Aldo Volvió a casa en enero de 1959. Feliz por el triunfo, pero decepcionado porque era lampiño y no le había salido barba. Ya en otra Cuba, podía dedicarse al ferrocarril. El día que lo nombraron como jefe de estación relevante en Sagua, mi abuelo le fue a llevar la maleta al tren de Cienfuegos.
Aurelio volvió pálido del Paradero de Camarones. “¡Aldo no iba en el tren!”, dijo. Mi abuela se llevó las manos a la cabeza y empezó a dar gritos. Esa misma madrugada volvió a salir rumbo al Escambray. “Estos no son como los de antes —dijo—. ¡Estos lo fusilan!”.

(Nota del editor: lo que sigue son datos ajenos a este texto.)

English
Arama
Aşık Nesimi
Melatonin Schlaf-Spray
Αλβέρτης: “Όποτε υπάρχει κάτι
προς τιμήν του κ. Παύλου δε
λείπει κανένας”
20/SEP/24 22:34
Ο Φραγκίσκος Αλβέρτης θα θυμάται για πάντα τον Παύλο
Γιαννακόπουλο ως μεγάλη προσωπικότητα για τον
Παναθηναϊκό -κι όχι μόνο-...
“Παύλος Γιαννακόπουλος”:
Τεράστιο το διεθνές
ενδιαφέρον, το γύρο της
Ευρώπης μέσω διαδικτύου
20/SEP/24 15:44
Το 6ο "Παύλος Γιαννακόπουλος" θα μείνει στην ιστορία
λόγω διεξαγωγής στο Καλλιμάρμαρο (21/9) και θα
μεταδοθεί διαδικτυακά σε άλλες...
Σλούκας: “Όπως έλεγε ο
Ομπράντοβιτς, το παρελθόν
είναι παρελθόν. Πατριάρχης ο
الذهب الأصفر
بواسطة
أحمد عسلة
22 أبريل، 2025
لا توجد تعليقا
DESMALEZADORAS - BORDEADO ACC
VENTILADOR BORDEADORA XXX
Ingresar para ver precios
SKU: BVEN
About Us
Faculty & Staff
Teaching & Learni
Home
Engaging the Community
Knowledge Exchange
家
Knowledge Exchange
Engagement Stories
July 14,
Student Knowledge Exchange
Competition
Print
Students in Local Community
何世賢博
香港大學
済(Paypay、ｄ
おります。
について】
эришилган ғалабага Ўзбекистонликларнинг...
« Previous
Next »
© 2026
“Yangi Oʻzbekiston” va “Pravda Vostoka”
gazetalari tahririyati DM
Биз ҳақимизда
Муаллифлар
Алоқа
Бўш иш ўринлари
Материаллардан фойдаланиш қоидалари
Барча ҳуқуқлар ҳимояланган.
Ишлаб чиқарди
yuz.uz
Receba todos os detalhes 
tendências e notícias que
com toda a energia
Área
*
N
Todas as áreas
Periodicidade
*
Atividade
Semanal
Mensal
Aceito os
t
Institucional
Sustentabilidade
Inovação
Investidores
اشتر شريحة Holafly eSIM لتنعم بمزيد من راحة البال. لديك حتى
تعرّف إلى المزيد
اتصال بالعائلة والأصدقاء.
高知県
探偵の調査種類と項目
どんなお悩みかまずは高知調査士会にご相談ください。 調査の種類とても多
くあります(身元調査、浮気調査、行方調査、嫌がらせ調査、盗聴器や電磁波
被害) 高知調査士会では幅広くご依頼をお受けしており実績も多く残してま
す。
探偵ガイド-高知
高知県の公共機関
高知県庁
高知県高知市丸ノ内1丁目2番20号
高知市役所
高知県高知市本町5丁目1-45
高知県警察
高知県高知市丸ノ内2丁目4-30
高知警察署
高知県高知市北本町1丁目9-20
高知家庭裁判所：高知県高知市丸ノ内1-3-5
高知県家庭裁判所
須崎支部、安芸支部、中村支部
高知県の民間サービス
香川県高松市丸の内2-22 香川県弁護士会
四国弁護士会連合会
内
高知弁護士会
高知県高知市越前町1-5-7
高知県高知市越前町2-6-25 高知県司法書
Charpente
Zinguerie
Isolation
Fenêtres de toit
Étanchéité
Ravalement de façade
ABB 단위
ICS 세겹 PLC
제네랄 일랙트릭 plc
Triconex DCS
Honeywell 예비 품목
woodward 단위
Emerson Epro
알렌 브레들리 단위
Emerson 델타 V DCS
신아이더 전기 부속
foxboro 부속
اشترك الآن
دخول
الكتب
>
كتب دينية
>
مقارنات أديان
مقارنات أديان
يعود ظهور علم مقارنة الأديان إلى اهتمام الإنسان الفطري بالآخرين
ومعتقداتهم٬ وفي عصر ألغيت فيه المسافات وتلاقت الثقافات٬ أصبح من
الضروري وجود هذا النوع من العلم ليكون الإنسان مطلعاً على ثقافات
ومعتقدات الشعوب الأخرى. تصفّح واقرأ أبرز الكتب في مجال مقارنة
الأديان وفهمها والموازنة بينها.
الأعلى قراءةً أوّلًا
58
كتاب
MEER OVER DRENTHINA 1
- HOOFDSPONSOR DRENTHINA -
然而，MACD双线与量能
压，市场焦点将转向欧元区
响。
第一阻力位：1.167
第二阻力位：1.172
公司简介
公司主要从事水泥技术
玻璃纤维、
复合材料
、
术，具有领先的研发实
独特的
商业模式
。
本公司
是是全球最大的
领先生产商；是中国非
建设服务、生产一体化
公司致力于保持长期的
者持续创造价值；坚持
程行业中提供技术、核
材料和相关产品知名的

Lo encontró varias semanas después en el campamento de Jesús Mosteiro. Tenía los pies podridos. Cuando llegaron a Cienfuegos, le compró medias y zapatos. Hasta allí llegó descalzo. Se antojó de un batido de mamey. Se lo bebió tan rápido que le dio la punzada del guajiro. Atlántida lloraba de felicidad.
Por fin se subió con su maleta en el tren de Sagua. Como despachador de trenes, se convirtió en una leyenda en el centro de Cuba. Su segundo alzamiento fue, hasta pocos antes de que mi madre perdiera la memoria, el secreto mejor guardado de mi familia.